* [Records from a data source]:
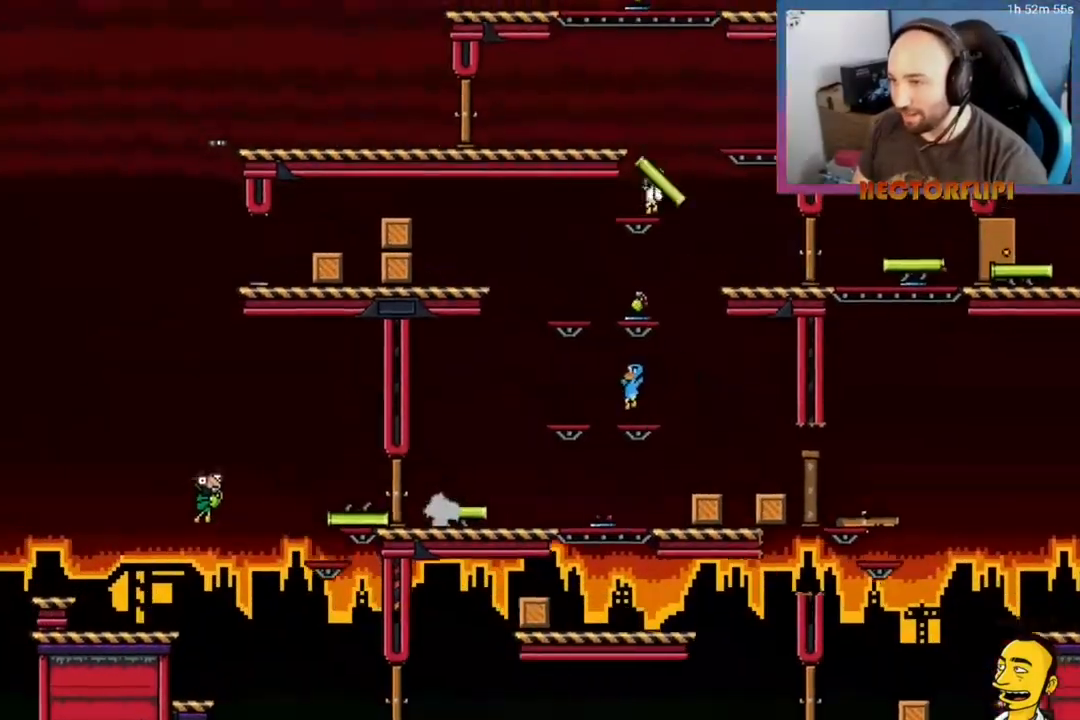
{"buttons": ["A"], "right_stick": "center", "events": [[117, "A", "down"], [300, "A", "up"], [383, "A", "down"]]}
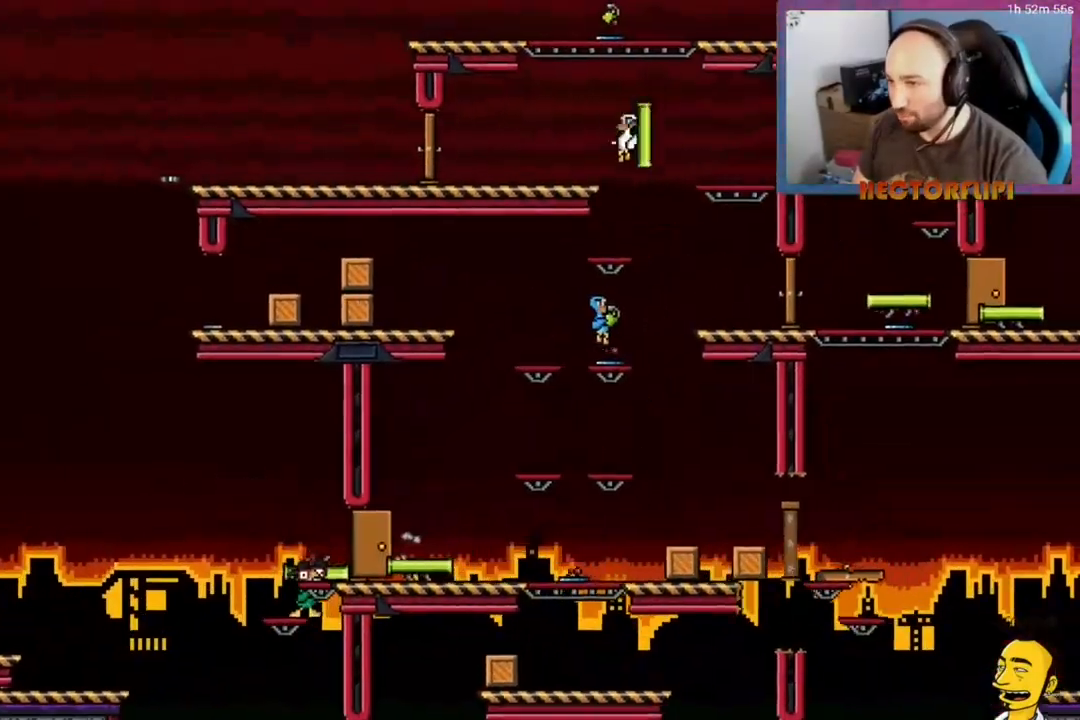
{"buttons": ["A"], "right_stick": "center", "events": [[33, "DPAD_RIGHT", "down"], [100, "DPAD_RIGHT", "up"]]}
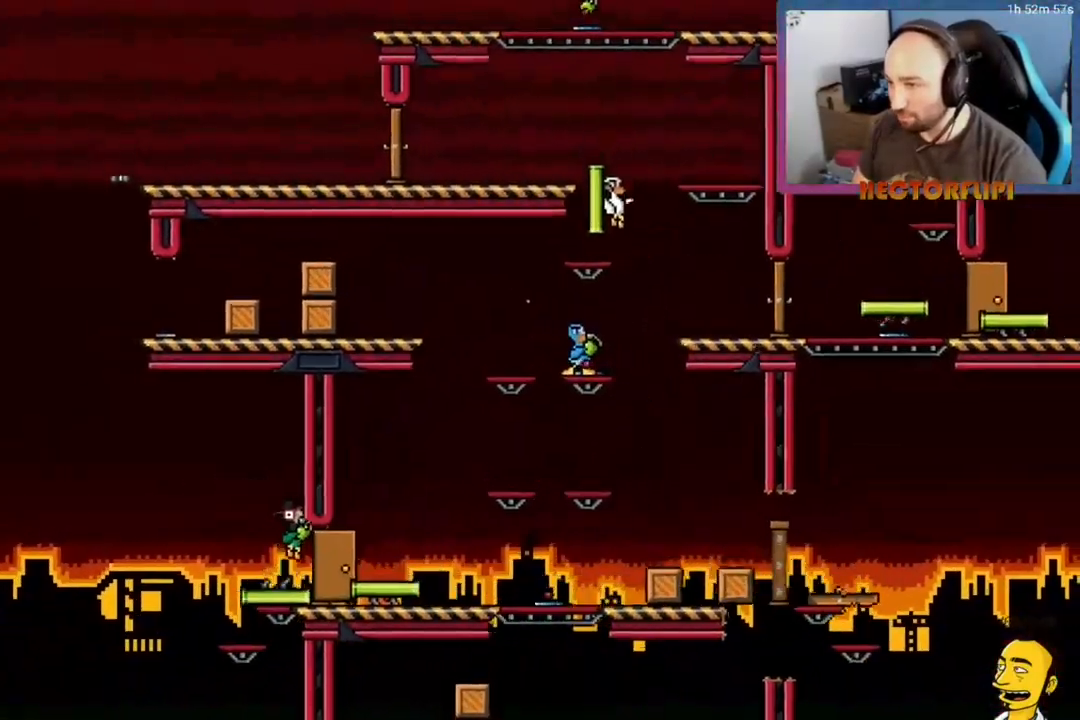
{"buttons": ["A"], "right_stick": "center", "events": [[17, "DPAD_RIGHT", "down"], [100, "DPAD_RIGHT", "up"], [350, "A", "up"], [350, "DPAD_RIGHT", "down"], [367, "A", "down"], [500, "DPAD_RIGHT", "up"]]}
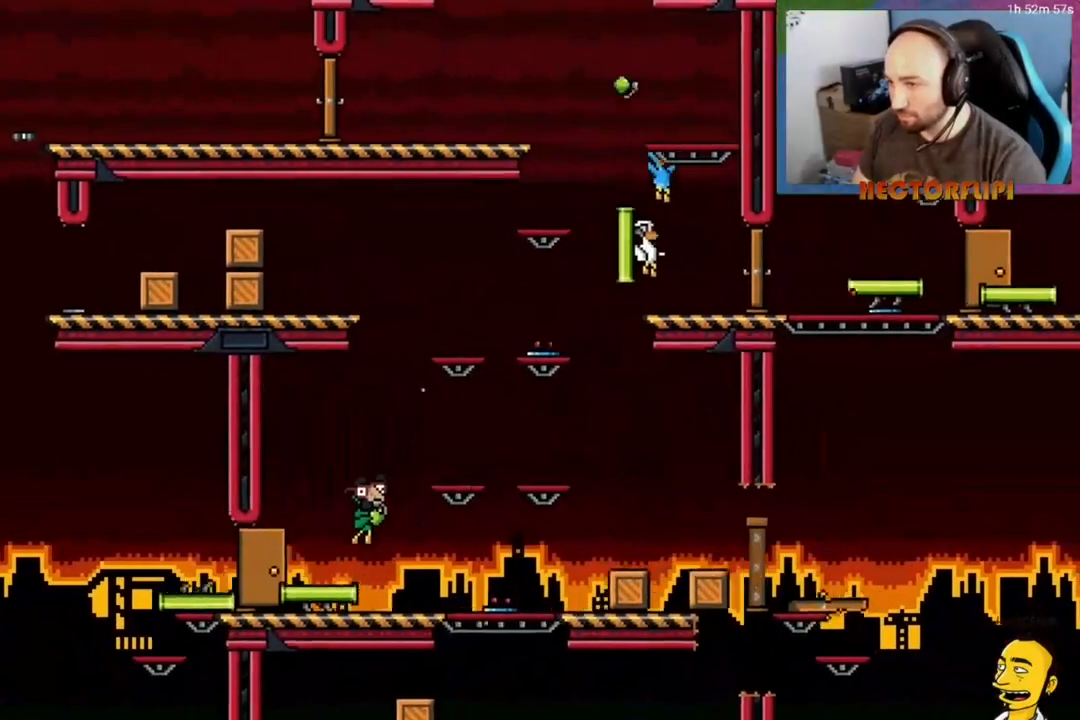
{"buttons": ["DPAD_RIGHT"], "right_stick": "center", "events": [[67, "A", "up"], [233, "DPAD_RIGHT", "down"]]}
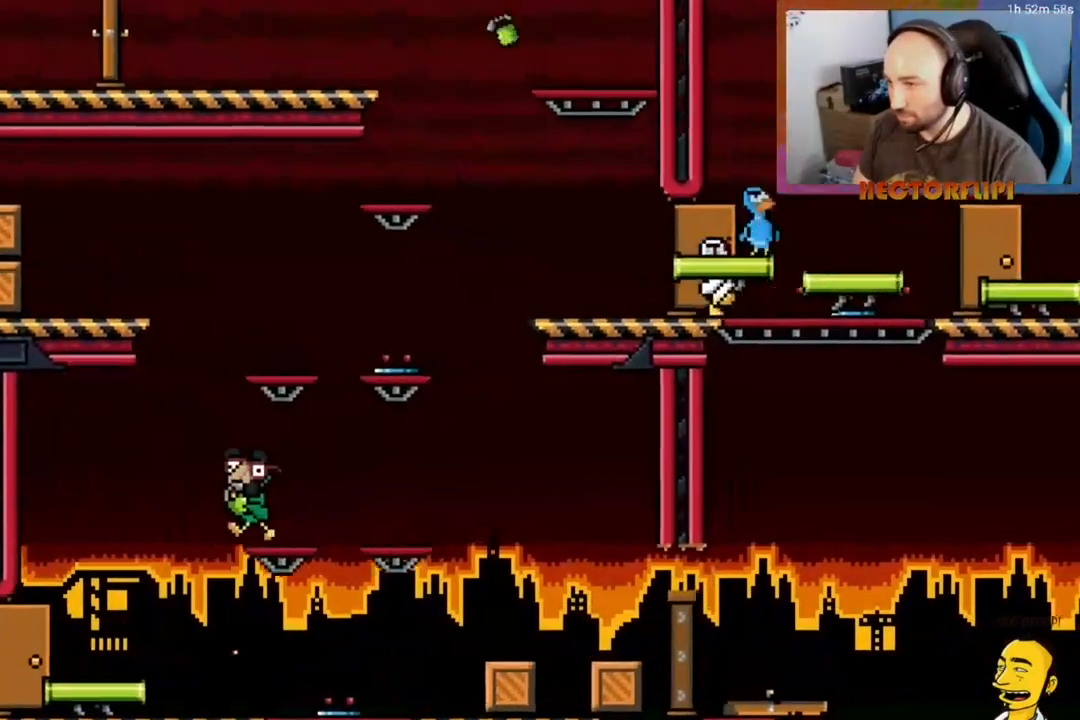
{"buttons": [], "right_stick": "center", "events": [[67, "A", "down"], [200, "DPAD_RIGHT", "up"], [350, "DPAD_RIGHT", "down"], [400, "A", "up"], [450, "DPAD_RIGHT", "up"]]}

* [WHAT IS EXPECTED]: Output all the records above exactly, but without their images.

* [WORKED SOLUTION]:
{"buttons": ["A"], "right_stick": "center", "events": [[117, "A", "down"], [300, "A", "up"], [383, "A", "down"]]}
{"buttons": ["A"], "right_stick": "center", "events": [[33, "DPAD_RIGHT", "down"], [100, "DPAD_RIGHT", "up"]]}
{"buttons": ["A"], "right_stick": "center", "events": [[17, "DPAD_RIGHT", "down"], [100, "DPAD_RIGHT", "up"], [350, "A", "up"], [350, "DPAD_RIGHT", "down"], [367, "A", "down"], [500, "DPAD_RIGHT", "up"]]}
{"buttons": ["DPAD_RIGHT"], "right_stick": "center", "events": [[67, "A", "up"], [233, "DPAD_RIGHT", "down"]]}
{"buttons": [], "right_stick": "center", "events": [[67, "A", "down"], [200, "DPAD_RIGHT", "up"], [350, "DPAD_RIGHT", "down"], [400, "A", "up"], [450, "DPAD_RIGHT", "up"]]}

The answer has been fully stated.